Can technology solve the most important challenges in education?
The adoption of digital technology has resulted in many changes in education and learning, yet it is debatable whether technology has transformed education as many claim. The application of digital technology varies by community and socioeconomic level, by teacher willingness and preparedness, by education level and by country income. Except in the most technologically advanced countries, computers and devices are not used in classrooms on a large scale. Moreover, evidence is mixed on its impact. The short- and long-term costs of using digital technology appear to be significantly underestimated. The most disadvantaged are typically denied the opportunity to benefit.

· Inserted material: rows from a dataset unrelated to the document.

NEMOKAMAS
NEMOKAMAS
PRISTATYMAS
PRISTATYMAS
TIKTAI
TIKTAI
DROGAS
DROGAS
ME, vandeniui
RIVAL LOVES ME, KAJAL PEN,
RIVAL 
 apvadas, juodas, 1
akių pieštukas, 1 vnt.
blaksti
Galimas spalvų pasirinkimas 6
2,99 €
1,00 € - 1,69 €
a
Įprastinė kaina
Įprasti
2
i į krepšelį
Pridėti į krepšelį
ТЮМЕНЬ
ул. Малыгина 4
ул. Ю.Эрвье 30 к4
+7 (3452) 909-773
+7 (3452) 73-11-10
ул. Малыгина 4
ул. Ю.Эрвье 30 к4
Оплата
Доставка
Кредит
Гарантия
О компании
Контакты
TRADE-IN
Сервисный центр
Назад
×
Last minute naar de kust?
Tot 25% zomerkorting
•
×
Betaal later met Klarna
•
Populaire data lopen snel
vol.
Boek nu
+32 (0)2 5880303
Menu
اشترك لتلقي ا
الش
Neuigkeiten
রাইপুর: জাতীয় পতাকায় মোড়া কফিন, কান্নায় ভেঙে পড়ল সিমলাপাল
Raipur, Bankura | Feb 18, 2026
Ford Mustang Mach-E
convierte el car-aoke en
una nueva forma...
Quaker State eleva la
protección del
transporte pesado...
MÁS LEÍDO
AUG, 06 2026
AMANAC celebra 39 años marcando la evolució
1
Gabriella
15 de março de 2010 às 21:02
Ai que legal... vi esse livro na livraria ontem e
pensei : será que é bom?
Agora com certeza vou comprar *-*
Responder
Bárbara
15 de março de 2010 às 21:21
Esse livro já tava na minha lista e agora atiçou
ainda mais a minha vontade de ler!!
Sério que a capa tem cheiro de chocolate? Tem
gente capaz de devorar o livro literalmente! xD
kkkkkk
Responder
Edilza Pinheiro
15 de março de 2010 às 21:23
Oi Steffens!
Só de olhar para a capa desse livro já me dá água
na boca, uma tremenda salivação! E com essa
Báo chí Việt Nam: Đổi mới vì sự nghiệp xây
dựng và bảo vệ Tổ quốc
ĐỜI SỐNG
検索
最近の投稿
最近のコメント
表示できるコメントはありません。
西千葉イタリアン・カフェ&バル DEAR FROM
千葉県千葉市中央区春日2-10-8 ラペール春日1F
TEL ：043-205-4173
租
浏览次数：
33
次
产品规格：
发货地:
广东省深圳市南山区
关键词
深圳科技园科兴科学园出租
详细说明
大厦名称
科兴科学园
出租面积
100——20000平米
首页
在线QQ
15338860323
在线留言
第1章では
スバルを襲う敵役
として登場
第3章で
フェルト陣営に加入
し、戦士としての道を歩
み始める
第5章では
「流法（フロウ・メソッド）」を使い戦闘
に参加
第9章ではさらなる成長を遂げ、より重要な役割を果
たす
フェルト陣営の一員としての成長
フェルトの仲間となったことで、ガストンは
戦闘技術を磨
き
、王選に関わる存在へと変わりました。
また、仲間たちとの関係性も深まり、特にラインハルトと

In asking ‘A tool on whose terms?’, the Report shows that regulations for technology set outside of the education sector will not necessarily address education’s needs. It is released along with a #TechOnOurTerms campaign, calling for decisions about technology in education to prioritize learner needs after assessment of whether its application would be appropriate, equitable, evidence-based and sustainable. It provides a compass for policy makers to use when making these decisions.
The report underscores the importance of learning to live both with and without digital technology; to take what is needed from an abundance of information but ignore what is not necessary; to let technology support, but never supplant, the human connection on which teaching and learning are based. The focus should be on learning outcomes, not digital inputs. To help improve learning, digital technology should be not a substitute for but a complement to face-to-face interaction with teachers.